本申请公开了一种对视频进行转码的方法和装置,属于视频处理技术领域。所述方法包括:获取待转码视频的目标帧图像,基于语义分割模型的特征提取模块生成目标帧图像的全局特征图(101);基于语义分割模型的特征分割模块对全局特征图进行特征分割,确定目标帧图像的多级ROI区域(102);采用不同的转码码率对目标帧图像的多级ROI区域和其它区域分别进行转码处理(103)。

Description

一种对视频进行转码的方法和装置
交叉引用
本申请引用于2020年04月30日递交的名称为“一种对视频进行转码的方法和装置”的第202010365039.9号中国专利申请,其通过引用被全部并入本申请。
技术领域
本申请涉及视频处理技术领域,特别涉及一种对视频进行转码的方法和装置。
背景技术
伴随着互联网技术的发展以及现代带宽的不断提速,互联网与人们的生活联系的日益密切,越来越多的人们热衷于在互联网中获取视频来丰富生活,当下,高品质的视频已成为人们日常需求的首选。对于视频服务平台来说,为了适应不同的网络带宽、终端处理能力和用户需求,其往往需要在服务端对视频数据进行转码处理。

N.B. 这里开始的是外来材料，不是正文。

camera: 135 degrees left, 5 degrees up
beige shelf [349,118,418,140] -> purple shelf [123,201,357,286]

视频服务平台的后台服务器可以先获取封装好的初始视频(可称为输入视频),然后按照不同的转码规则,生成多个转码任务,然后针对每个转码任务创建对应的转码进程,进而可以通过转码进程内的转码线程实现对初始视频的视频数据的解析、转码、封装等步骤。在对视频数据进行转码处理之后,在接收到用户终端对于某一转码规则下的视频数据的获取请求后,后台服务器可以向用户终端推送已生成的转码后的视频数据。

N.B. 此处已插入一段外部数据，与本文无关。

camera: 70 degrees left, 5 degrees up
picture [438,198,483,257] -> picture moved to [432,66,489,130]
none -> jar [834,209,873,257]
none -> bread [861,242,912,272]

如果转码后视频的码率过小,则视频的画面质量将会很差,甚至出现画面失真或马赛克现象,而如果转码后视频的码率过大,则会导致传输视频时带 宽资源的浪费,因此,目前亟需一种既能保证视频的画面质量,又能降低视频传输时的带宽资源消耗的视频转码技术。
发明内容
为了解决现有技术的问题,本申请实施例提供了一种对视频进行转码的方法和装置,所述技术方案如下。

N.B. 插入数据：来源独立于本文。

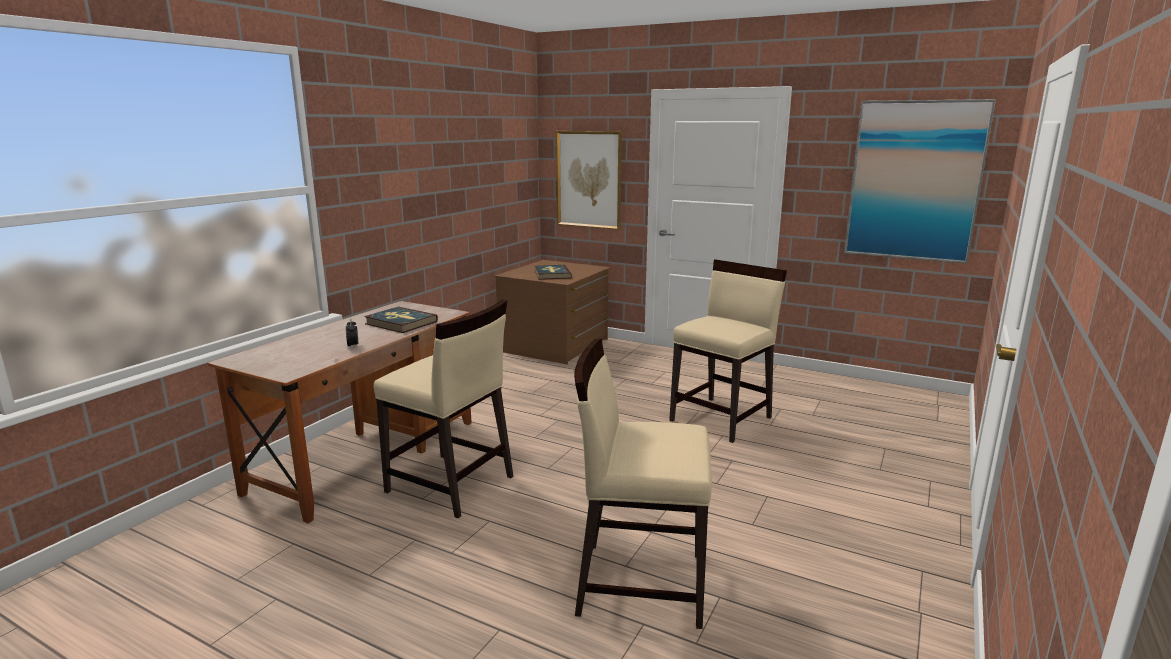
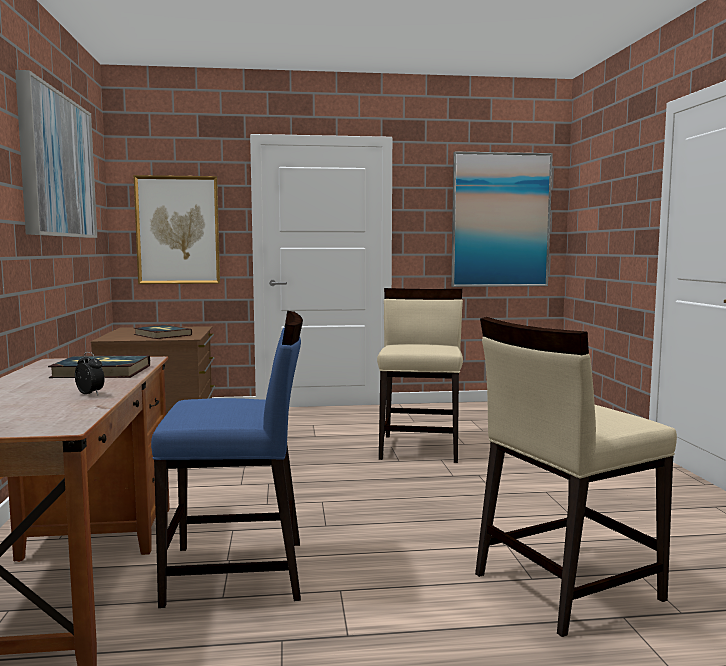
camera: 35 degrees left, 10 degrees down
beige chair [374,299,513,518] -> blue chair [151,311,303,608]
none -> picture [15,70,97,238]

本申请实施例提供了一种对视频进行转码的方法,所述方法包括:
获取待转码视频的目标帧图像,基于语义分割模型的特征提取模块生成所述目标帧图像的全局特征图;
基于所述语义分割模型的特征分割模块对所述全局特征图进行特征分割,确定所述目标帧图像的多级ROI区域;
采用不同的转码码率对所述目标帧图像的多级ROI区域和其它区域分别进行转码处理。
本申请实施例提供了一种视频进行转码的装置,所述装置包括:
语义分割模块,用于获取待转码视频的目标帧图像,基于语义分割模型的特征提取模块生成所述目标帧图像的全局特征图,基于所述语义分割模型的特征分割模块对所述全局特征图进行特征分割,确定所述目标帧图像的多级ROI区域;
视频转码模块,用于采用不同的转码码率对所述目标帧图像的多级ROI区域和其它区域分别进行转码处理。
本申请实施例提供了一种后台服务器,所述后台服务器包括处理器和存储器,所述存储器中存储有至少一条指令、至少一段程序、代码集或指令集,所述至少一条指令、所述至少一段程序、所述代码集或指令集由所述处理器加载并执行以实现如上所述的对视频进行转码的方法。
本申请实施例提供了一种计算机可读存储介质,所述存储介质中存储有至少一条指令、至少一段程序、代码集或指令集,所述至少一条指令、所述至 少一段程序、所述代码集或指令集由处理器加载并执行以实现如上所述的对视频进行转码的方法。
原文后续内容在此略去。